▶ **Selected passage**:
Studio album by Otis Redding
- Released: April 1966
- Genre: Soul
- Length: 33:56
- Label: Volt/Atco
- Producer: Jim Stewart; Booker T. & the MG's; Isaac Hayes; David Porter;

Otis Redding chronology
| Otis Blue/Otis Redding Sings Soul (1965) | The Soul Album (1966) | Complete & Unbelievable: The Otis Redding Dictionary of Soul (1966) |

= The Soul Album =

The Soul Album is the fourth studio album by the American soul singer-songwriter Otis Redding, released in 1966. It features Redding performing songs that he co-wrote as well as covers of songs by such musicians as Sam Cooke, Eddie Floyd, Roy Head, and Smokey Robinson. Guitarist Steve Cropper contributed guitar on the album and is also credited as the co-author of three tracks.

The Soul Album entered the Billboard LP charts upon its release in April 1966 and made the Hot 100 chart in June. The album peaked at number 54 in July and remained among the 100 best-selling albums until autumn. It spent 28 weeks on the US R&B albums chart, peaking at number 3, and reached number 58 on the US pop and rock charts.

==Cover art==
The cover of The Soul Album was designed by Loring Eutemey of Atlantic Records. According to author Jonathan Gould, the album's cover photo "drew a stark contrast with the racial obfuscation of Otis Blue [Redding's previous album] by presenting Fleurette Carter, a full-color portrait of a strikingly beautiful African American model wearing a head scarf and a coy half-smile, her warm brown eyes staring directly into the lens."

▶ **Written exercise 1**: Reproduce the rows from the line containing "Page size: 1653x1241." through the end of the rows, with both of those lines included.

▶ **Records**:
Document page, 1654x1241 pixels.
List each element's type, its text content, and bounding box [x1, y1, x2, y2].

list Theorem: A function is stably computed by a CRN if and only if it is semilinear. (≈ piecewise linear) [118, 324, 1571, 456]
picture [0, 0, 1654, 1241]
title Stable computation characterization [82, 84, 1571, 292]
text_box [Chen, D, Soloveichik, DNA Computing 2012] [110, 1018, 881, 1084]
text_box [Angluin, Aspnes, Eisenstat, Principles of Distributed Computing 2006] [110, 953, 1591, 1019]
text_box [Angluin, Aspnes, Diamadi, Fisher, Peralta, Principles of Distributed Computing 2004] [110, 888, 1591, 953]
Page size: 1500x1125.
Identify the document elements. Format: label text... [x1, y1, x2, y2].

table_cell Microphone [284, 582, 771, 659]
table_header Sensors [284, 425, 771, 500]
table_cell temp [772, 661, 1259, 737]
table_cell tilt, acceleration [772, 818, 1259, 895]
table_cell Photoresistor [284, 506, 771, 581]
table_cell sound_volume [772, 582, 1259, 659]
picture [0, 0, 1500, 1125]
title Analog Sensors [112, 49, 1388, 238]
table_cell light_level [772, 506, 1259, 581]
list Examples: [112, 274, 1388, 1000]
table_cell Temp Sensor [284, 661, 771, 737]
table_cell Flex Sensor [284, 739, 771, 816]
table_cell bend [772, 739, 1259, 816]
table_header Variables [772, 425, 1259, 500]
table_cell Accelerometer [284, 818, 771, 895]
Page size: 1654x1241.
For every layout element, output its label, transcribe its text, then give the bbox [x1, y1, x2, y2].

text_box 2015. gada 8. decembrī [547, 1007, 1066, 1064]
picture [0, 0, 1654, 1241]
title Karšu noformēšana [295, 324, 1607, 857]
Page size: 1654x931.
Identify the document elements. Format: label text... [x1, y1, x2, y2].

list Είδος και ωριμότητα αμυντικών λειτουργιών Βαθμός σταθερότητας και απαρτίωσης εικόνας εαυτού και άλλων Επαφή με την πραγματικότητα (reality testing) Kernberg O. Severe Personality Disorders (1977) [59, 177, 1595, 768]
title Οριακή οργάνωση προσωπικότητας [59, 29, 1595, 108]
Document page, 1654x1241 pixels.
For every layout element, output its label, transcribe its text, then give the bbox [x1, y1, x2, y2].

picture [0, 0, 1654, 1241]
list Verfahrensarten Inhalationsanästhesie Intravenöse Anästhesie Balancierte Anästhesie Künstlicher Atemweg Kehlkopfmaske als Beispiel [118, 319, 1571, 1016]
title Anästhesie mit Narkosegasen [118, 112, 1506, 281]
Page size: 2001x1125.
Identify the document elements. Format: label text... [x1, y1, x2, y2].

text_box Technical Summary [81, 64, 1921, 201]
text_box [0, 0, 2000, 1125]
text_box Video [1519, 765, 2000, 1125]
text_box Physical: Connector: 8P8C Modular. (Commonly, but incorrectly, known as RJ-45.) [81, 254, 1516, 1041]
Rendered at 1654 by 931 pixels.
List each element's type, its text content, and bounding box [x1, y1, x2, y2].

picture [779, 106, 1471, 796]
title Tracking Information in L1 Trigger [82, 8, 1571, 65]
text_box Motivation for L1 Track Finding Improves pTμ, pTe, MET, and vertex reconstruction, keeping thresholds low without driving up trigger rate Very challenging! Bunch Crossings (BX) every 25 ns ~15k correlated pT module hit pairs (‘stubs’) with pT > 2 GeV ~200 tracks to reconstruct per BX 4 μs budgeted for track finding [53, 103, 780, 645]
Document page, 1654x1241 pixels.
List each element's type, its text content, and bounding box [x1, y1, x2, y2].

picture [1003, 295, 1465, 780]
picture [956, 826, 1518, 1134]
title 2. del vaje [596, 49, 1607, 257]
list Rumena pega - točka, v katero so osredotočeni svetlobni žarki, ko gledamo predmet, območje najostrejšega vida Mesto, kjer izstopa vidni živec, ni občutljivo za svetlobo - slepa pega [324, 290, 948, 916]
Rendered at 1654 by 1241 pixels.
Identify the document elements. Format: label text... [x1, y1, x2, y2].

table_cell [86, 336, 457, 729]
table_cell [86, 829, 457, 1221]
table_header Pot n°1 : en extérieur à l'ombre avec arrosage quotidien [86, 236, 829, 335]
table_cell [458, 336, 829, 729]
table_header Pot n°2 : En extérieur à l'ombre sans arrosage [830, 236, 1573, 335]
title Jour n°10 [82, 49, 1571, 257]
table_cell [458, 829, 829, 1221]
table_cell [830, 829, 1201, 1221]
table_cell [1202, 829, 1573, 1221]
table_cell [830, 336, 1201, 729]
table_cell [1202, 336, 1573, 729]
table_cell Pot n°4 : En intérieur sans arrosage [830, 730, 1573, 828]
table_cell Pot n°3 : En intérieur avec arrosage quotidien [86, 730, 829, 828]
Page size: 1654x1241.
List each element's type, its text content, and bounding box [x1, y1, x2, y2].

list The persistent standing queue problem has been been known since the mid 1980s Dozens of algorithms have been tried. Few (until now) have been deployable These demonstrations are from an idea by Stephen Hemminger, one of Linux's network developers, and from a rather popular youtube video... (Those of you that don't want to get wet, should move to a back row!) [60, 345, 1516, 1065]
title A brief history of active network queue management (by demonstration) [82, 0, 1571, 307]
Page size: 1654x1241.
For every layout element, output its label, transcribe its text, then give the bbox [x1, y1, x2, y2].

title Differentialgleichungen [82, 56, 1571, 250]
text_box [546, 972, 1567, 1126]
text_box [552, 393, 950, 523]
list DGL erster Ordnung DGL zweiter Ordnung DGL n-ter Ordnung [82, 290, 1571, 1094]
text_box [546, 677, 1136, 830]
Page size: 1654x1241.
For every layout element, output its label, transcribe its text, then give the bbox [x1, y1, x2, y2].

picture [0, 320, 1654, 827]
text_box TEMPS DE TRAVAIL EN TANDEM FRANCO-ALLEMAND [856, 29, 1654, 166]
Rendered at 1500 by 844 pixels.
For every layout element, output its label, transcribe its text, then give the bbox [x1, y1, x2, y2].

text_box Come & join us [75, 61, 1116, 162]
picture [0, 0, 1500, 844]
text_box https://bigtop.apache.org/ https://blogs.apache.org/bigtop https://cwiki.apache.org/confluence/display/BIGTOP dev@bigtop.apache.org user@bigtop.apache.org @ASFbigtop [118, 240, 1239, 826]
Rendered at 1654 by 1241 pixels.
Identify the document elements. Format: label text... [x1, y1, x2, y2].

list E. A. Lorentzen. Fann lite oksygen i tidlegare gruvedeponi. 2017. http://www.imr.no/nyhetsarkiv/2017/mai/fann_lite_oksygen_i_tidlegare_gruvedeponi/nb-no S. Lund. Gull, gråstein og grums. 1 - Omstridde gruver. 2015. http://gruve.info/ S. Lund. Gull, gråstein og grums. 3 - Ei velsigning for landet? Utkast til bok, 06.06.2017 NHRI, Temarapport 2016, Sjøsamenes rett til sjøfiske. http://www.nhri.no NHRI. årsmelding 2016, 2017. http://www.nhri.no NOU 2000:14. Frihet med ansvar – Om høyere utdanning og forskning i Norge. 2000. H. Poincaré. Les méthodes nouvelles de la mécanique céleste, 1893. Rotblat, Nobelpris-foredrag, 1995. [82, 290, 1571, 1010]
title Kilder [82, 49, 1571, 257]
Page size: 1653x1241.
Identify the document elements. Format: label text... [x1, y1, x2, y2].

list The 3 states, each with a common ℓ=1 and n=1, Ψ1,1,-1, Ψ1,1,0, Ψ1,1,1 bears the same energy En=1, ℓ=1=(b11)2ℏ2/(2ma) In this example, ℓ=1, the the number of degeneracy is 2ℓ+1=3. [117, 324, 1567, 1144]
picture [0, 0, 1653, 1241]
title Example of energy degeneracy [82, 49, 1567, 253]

▶ **Written exercise 2**:
Answer these about the text on The Soul Album:
(a) Which label released the album?
(b) What was its peak position on the US R&B albums chart?
(c) Who designed the album's cover?

▶ **Expected output 1**:
Page size: 1653x1241.
Identify the document elements. Format: label text... [x1, y1, x2, y2].

list The 3 states, each with a common ℓ=1 and n=1, Ψ1,1,-1, Ψ1,1,0, Ψ1,1,1 bears the same energy En=1, ℓ=1=(b11)2ℏ2/(2ma) In this example, ℓ=1, the the number of degeneracy is 2ℓ+1=3. [117, 324, 1567, 1144]
picture [0, 0, 1653, 1241]
title Example of energy degeneracy [82, 49, 1567, 253]

▶ **Expected output 2**:
(a) Volt/Atco
(b) Number 3
(c) Loring Eutemey of Atlantic Records